B. Extraordinary and Compelling Reasons
In his motion, Defendant does not argue that extraordinary or compelling reasons exist that would warrant a reduction in his sentence. Mot. The Court also notes that Defendant does not raise any health or COVID-19 related reasons for his request for compassionate release. Id. Defendant is 49 years old, and there is nothing in the record before the Court that suggests that he has any extraordinary or compelling health reasons for a reduction of his sentence. See Dkt. No. 71 ¶ 74 (“The defendant is healthy, has no history of health problems, and is not currently taking any prescription medication.”).
As discussed above, the factors listed in Defendant's March 30, 2021 letter were already considered by the Court at the time of sentencing. See Dkt. Nos. 74, 99. In several subsequent letters, see Dkt. Nos. 103 and 106, Defendant raises arguments related to the effectiveness of his counsel, but those arguments are not relevant for the purposes of Defendant's motion for compassionate release.
Finally, the Court notes that as part of his plea agreement, Defendant admitted not only to attempted receipt of child pornography, but also to an attempt to “persuade and entice the minor to engage in sexual intercourse” with him. Dkt. No. 46 at 3. Given the nature and circumstances of Defendant's offense, the Court cannot conclude that he would not be a danger if released into the community.
Accordingly, the Court finds that Defendant has not shown “extraordinary and compelling” reasons warranting his release. 18 U.S.C. § 3582(c)(1)(A)(i).
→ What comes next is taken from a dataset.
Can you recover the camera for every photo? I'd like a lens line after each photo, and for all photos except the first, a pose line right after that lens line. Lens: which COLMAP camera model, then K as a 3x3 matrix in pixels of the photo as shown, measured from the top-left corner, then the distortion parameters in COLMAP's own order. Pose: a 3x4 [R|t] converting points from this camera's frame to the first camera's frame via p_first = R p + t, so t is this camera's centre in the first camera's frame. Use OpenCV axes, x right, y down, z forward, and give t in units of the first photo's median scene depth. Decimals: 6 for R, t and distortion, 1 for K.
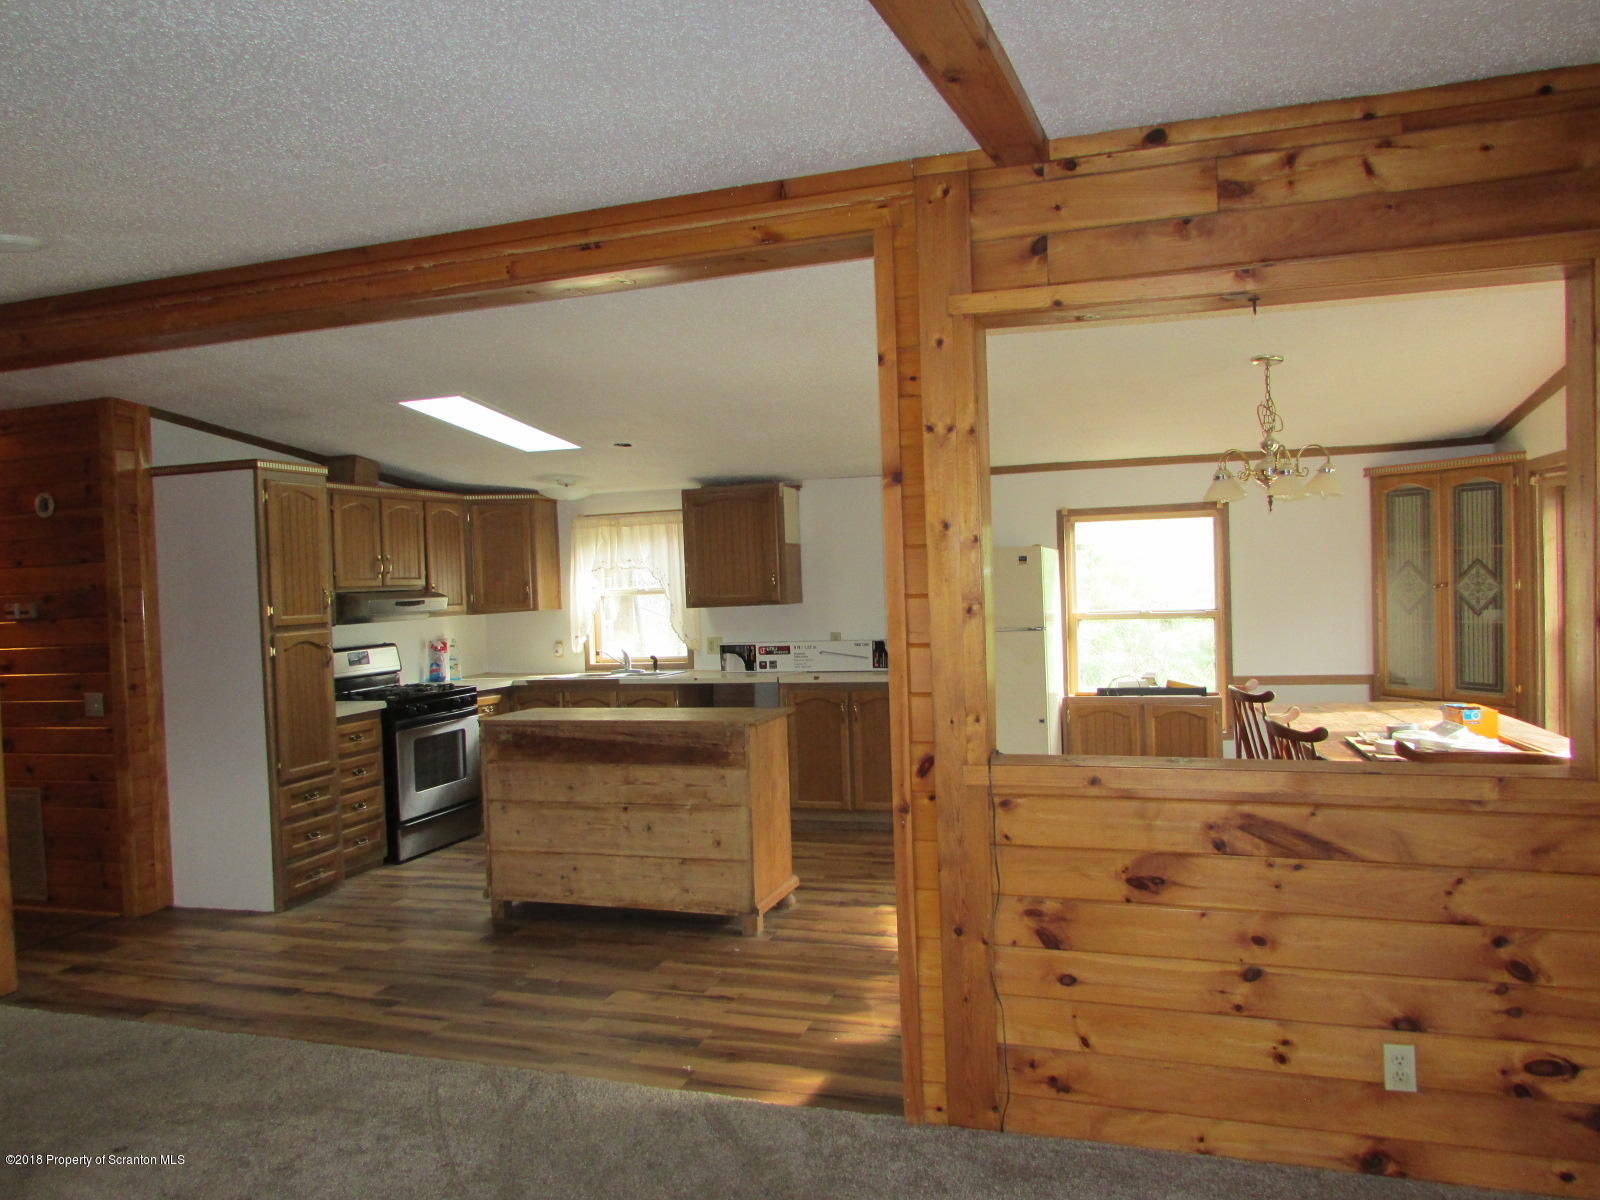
lens RADIAL K [[1141.5, 0, 792.8], [0, 1141.5, 597.9], [0, 0, 1]] dist [-0.018081, -0.001745]
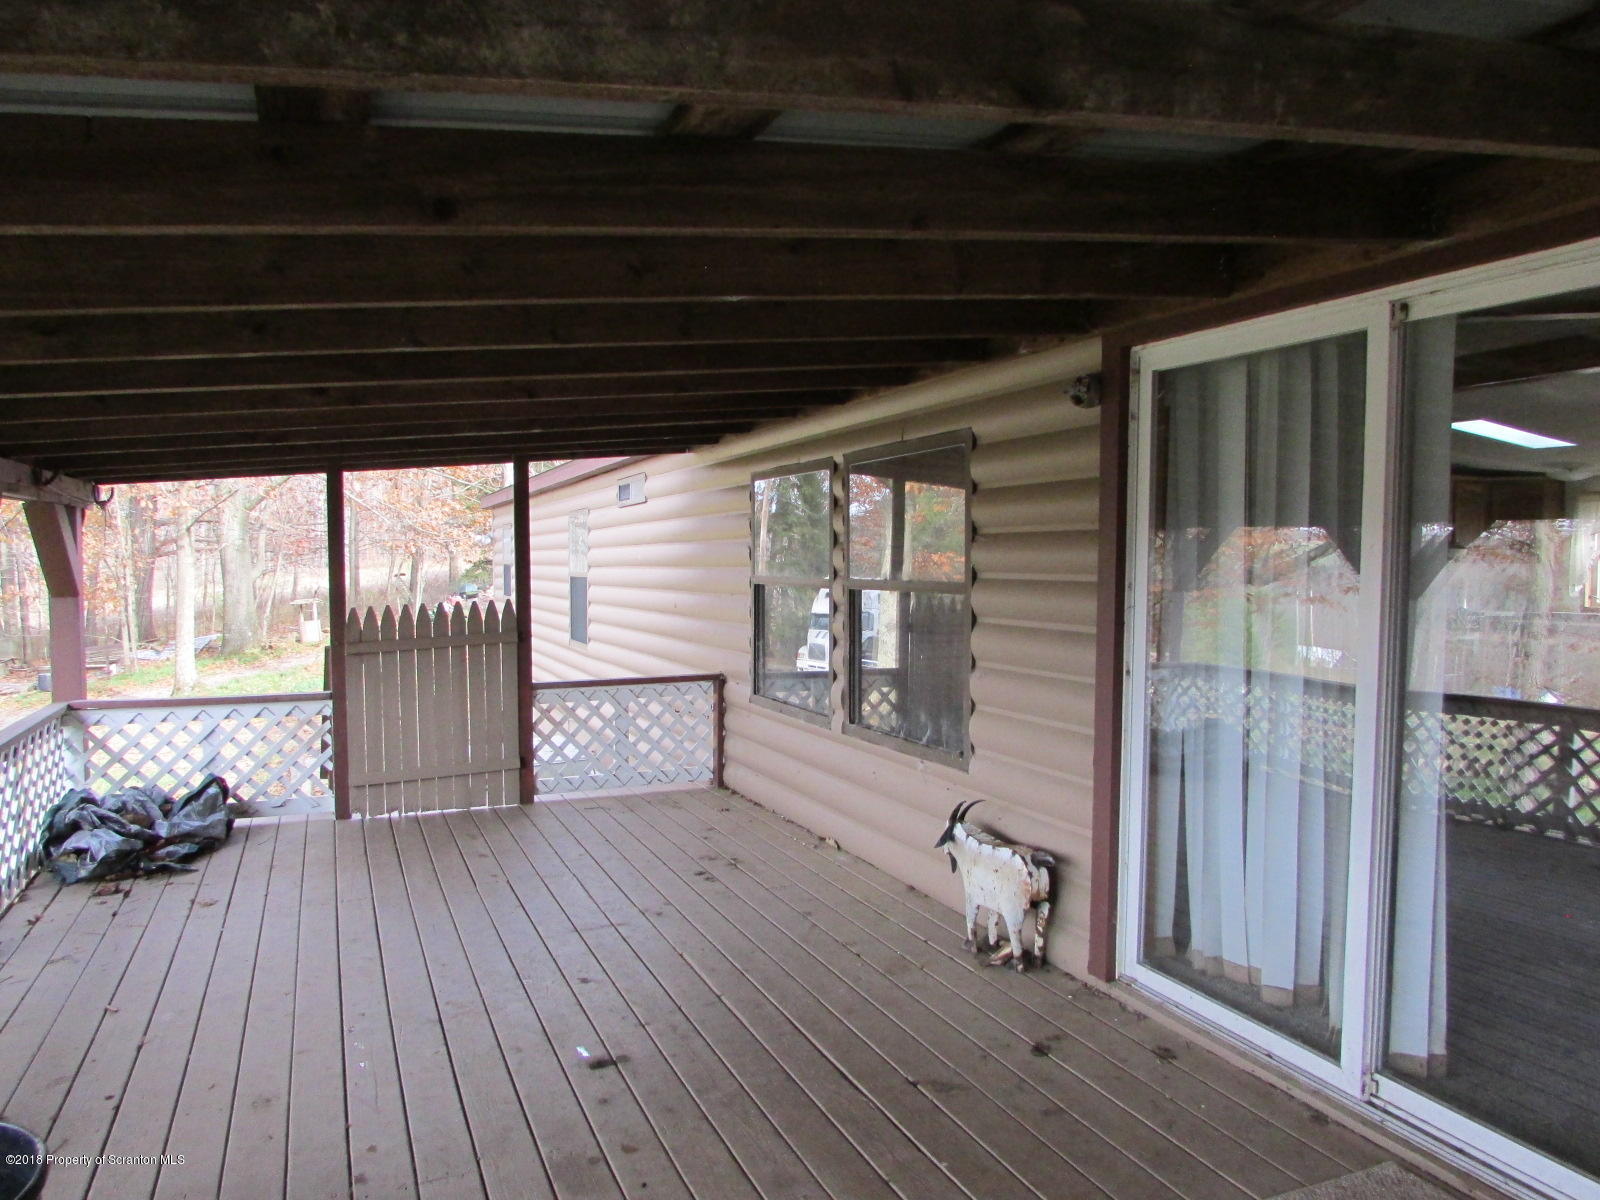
lens RADIAL K [[1141.5, 0, 799.1], [0, 1141.5, 602.9], [0, 0, 1]] dist [-0.018081, -0.001745]
pose [[0.667425, 0.066729, -0.741681, 0.262307], [-0.048264, 0.997759, 0.046336, 0.054165], [0.743111, 0.004871, 0.669150, -0.770735]]
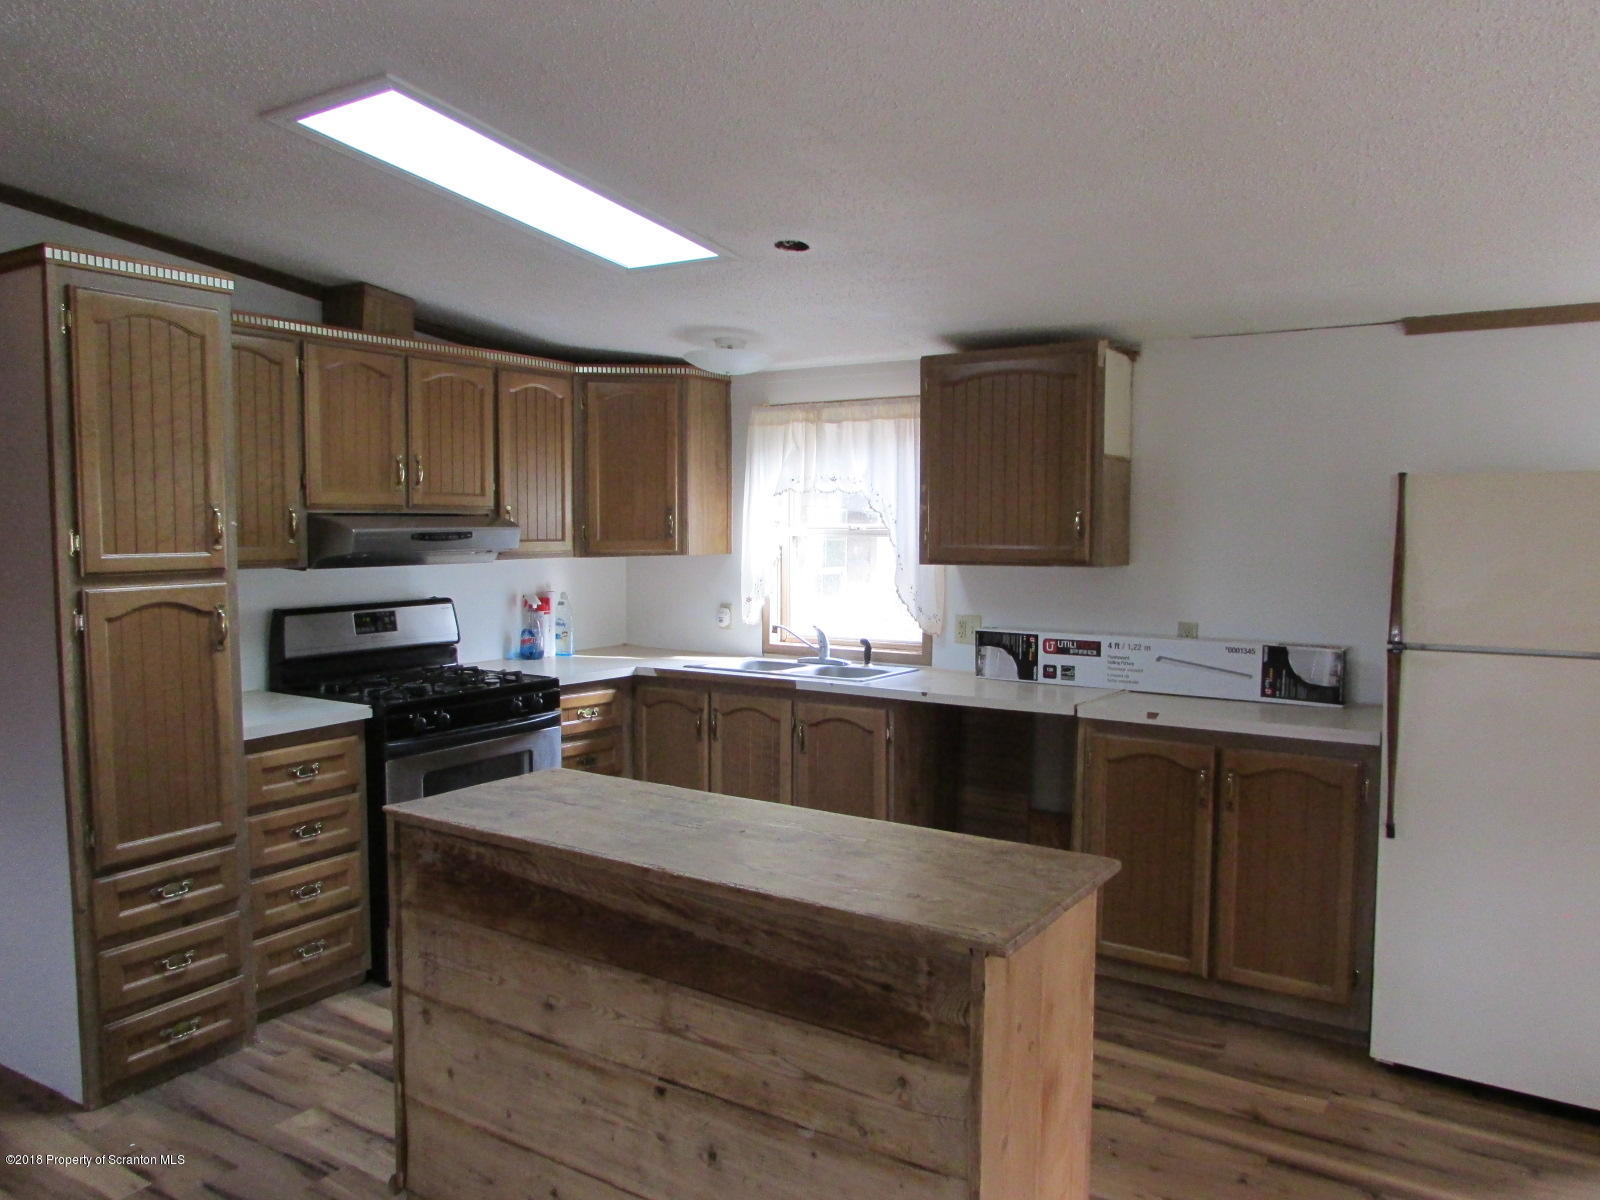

In making this finding, the Court takes into account the Ninth Circuit's recent holding that “the current version of U.S.S.G § 1B1.13 is not an applicable policy statement for 18 U.S.C. § 3582(c)(1)(A) motions filed by a defendant.” United States v. Aruda, 993 F.3d 797, 802 (9th Cir. 2021) (internal quotation marks and alterations omitted). “The Sentencing Commission's statements in U.S.S.G. § 1B1.13 may inform a district court's discretion for § 3582(c)(1)(A) motions filed by a defendant, but they are not binding.” Id.
C. Section 3553(a) Factors
Defendant has served approximately half of his 72-month sentence. In imposing this sentence, which was on the lower end of the Guidelines range of 70-87 months and 12 months more than the mandatory minimum sentence, the Court considered the factors listed in 18 U.S.C. § 3553(a). The Court finds that a further reduction in Defendant's sentence is not warranted under the circumstances presented on this record
IV. CONCLUSION
Accordingly, the Court DENIES the motion for compassionate release and reduction of sentence and DENIES Defendant's request for an alternative suspended sentence. IT IS SO ORDERED.